BM-MSCs injected into mice with colitis do not localize to the intestine but instead form aggregates in the peritoneum where they produce immunoregulatory molecules, including TSG6, that reduce intestinal inflammation. TSG6 is sufficient to reduce intestinal inflammation in mice with colitis.
间充质干细胞(MSCs)是一种多能细胞,可促进免疫调节细胞的扩增,并可能被开发用于治疗免疫紊乱,包括炎症性肠病。有报道称 MSCs 可减轻小鼠结肠炎;我们研究了 MSC 向肠道的定位和旁分泌因子(包括肿瘤坏死因子诱导蛋白 6(TSG6))的产生是否是这些作用所必需的。

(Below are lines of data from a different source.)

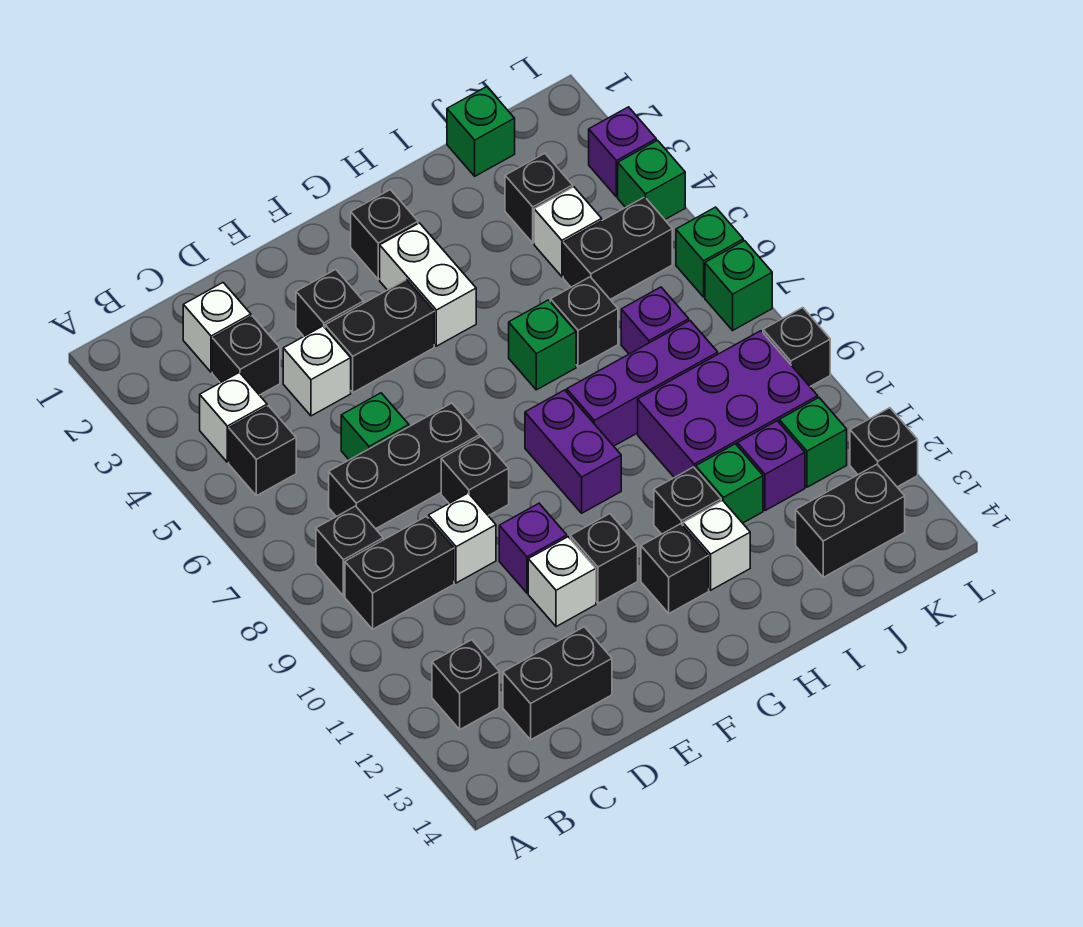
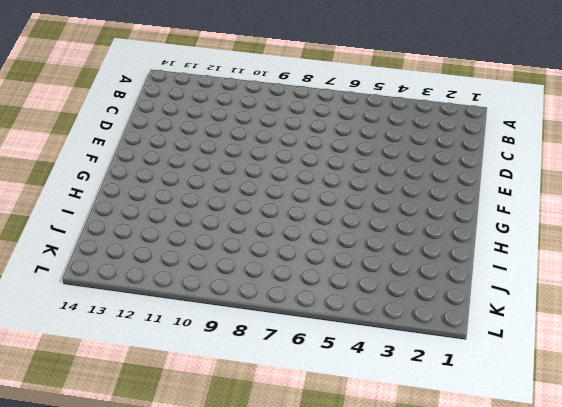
none -> white brick B4 level 1
none -> black brick B5 level 1
none -> black brick B8 level 1
none -> black brick B9:C9 level 1

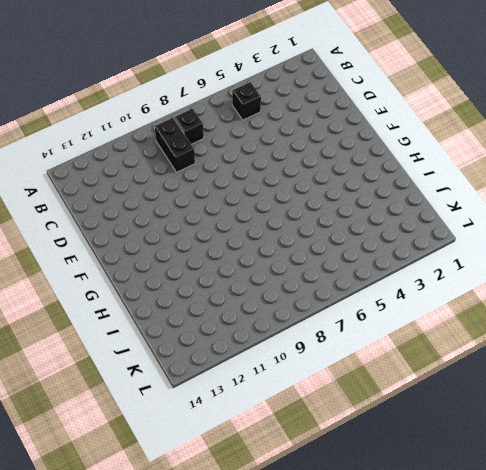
none -> white brick B4 level 1
none -> black brick B12 level 1
none -> white brick C2 level 1
none -> black brick C3 level 1

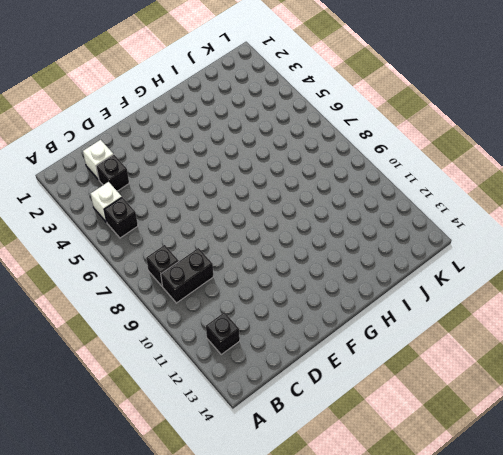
none -> black brick C7:E7 level 1
none -> black brick C13:D13 level 1
none -> white brick D4 level 1
none -> green brick D6 level 1

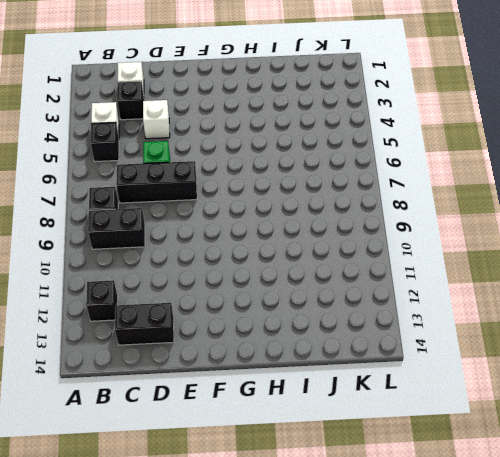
none -> white brick D9 level 1
none -> black brick E3 level 1
none -> black brick E4:F4 level 1
none -> black brick E8 level 1

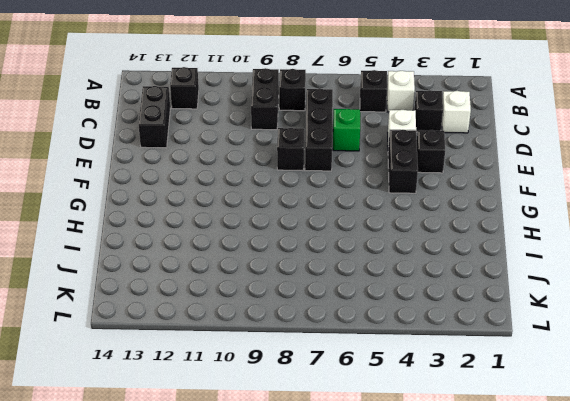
none -> white brick D9 level 1
none -> purple brick E10 level 1
none -> white brick E11 level 1
none -> black brick F11 level 1

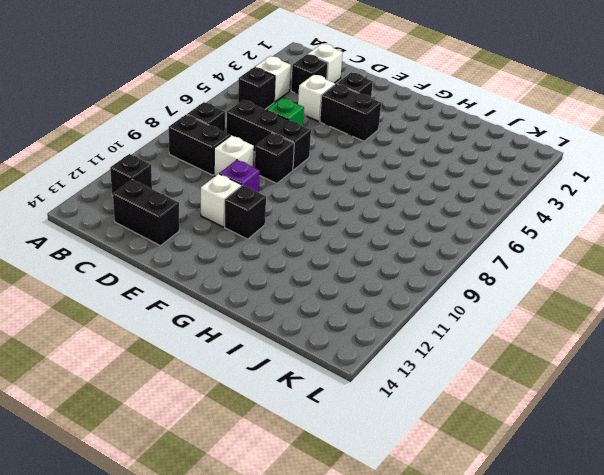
none -> black brick G2 level 1
none -> white brick G3:G4 level 1
none -> purple brick G8:G9 level 1
none -> black brick G12 level 1

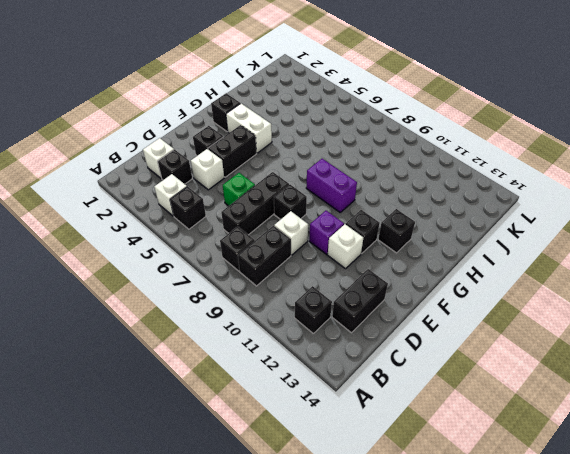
none -> green brick H6 level 1
none -> purple brick H8:J8 level 1
none -> black brick H11 level 1
none -> white brick H12 level 1

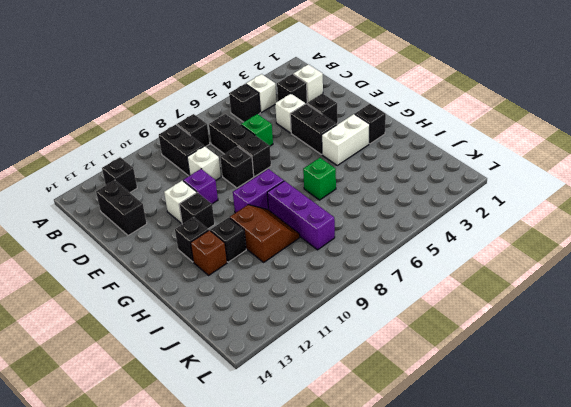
brown slope H9:I10 level 1 top 10 -> purple brick I9:K10 level 1
brown brick H12 level 1 -> white brick H12 level 1
none -> black brick I6 level 1
none -> green brick I11 level 1
none -> green brick J1 level 1
none -> black brick J3 level 1

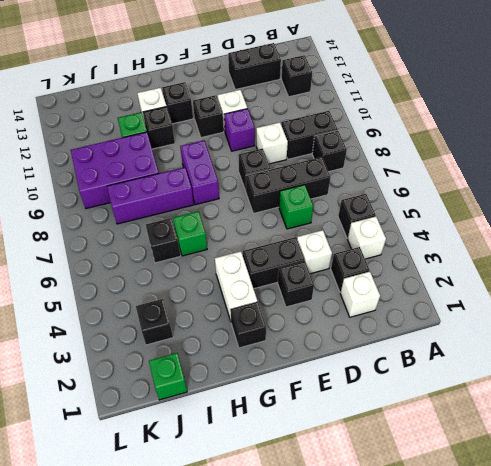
none -> white brick J4 level 1
none -> black brick J5:K5 level 1
none -> purple brick J7 level 1
none -> purple brick J11 level 1

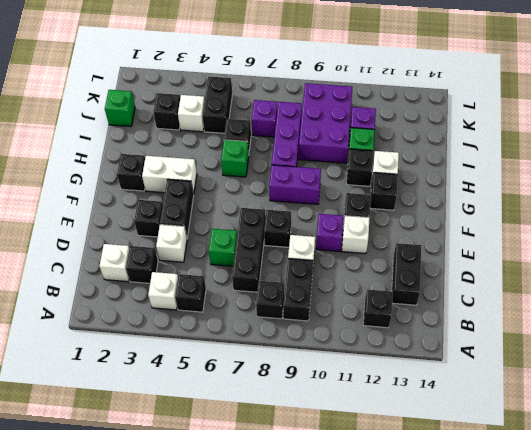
none -> black brick J13:K13 level 1
none -> green brick K11 level 1
none -> purple brick L3 level 1
none -> green brick L4 level 1

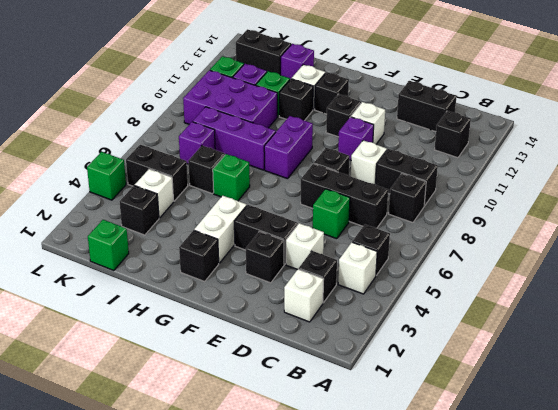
purple brick I13 level 1 -> purple brick L3 level 1
none -> green brick L6 level 1
none -> green brick L7 level 1
none -> black brick L9 level 1
none -> black brick L12 level 1

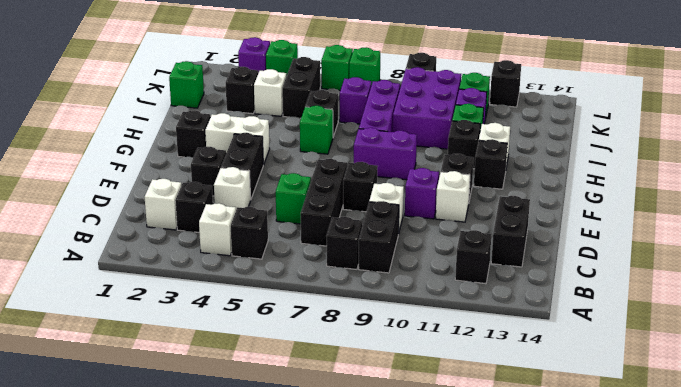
none -> black brick J13:K13 level 1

从 4-6 周龄 C57BL/6、C57BL/6-绿色荧光蛋白或 Balb/c Tsg6-/-雄性小鼠的骨髓(BM-MSCs)中分离 MSC。通过自由给予葡聚糖硫酸钠诱导结肠炎 10 天;在第 5 天,给小鼠腹腔内注射 BM-MSCs 或生理盐水(对照)。在 24、48、96 和 120 小时后采集血样和肠组织;进行组织学和流式细胞术分析。
与对照小鼠相比,注射 BM-MSCs 可减轻小鼠结肠炎,增加体重并减少肠道炎症标志物。然而,不到 1%的 MSC 到达发炎的结肠。大多数 BM-MSCs 在腹腔内形成聚集体。聚集体中含有巨噬细胞和 B 细胞和 T 细胞,并产生免疫调节分子,包括 FOXP3、白细胞介素(IL)10、转化生长因子-β、精氨酸酶 II、趋化因子(C-C 基序)配体 22(CCL22)、血红素加氧酶-1 和 TSG6。与给予生理盐水的小鼠相比,给予 BM-MSCs 的小鼠血清中 TSG6 水平升高。注射 TSG6 可减轻结肠炎小鼠的严重程度,减少黏膜中 CD45+细胞、中性粒细胞和金属蛋白酶活性,同时增加 Foxp3CD45+细胞的百分比。TSG6 注射还促进了表达 IL10 和诱导型一氧化氮合酶的调节性巨噬细胞的扩张,并降低了血清中干扰素-γ、IL6 和肿瘤坏死因子的水平。Tsg6-/-MSC 不能抑制结肠炎小鼠的黏膜炎症反应。
注射到患有结肠炎的小鼠体内的 BM-MSCs 不会定位于肠道,而是在腹膜中形成聚集体,在那里产生包括 TSG6 在内的免疫调节分子,可减轻肠道炎症。TSG6 足以减轻患有结肠炎的小鼠的肠道炎症。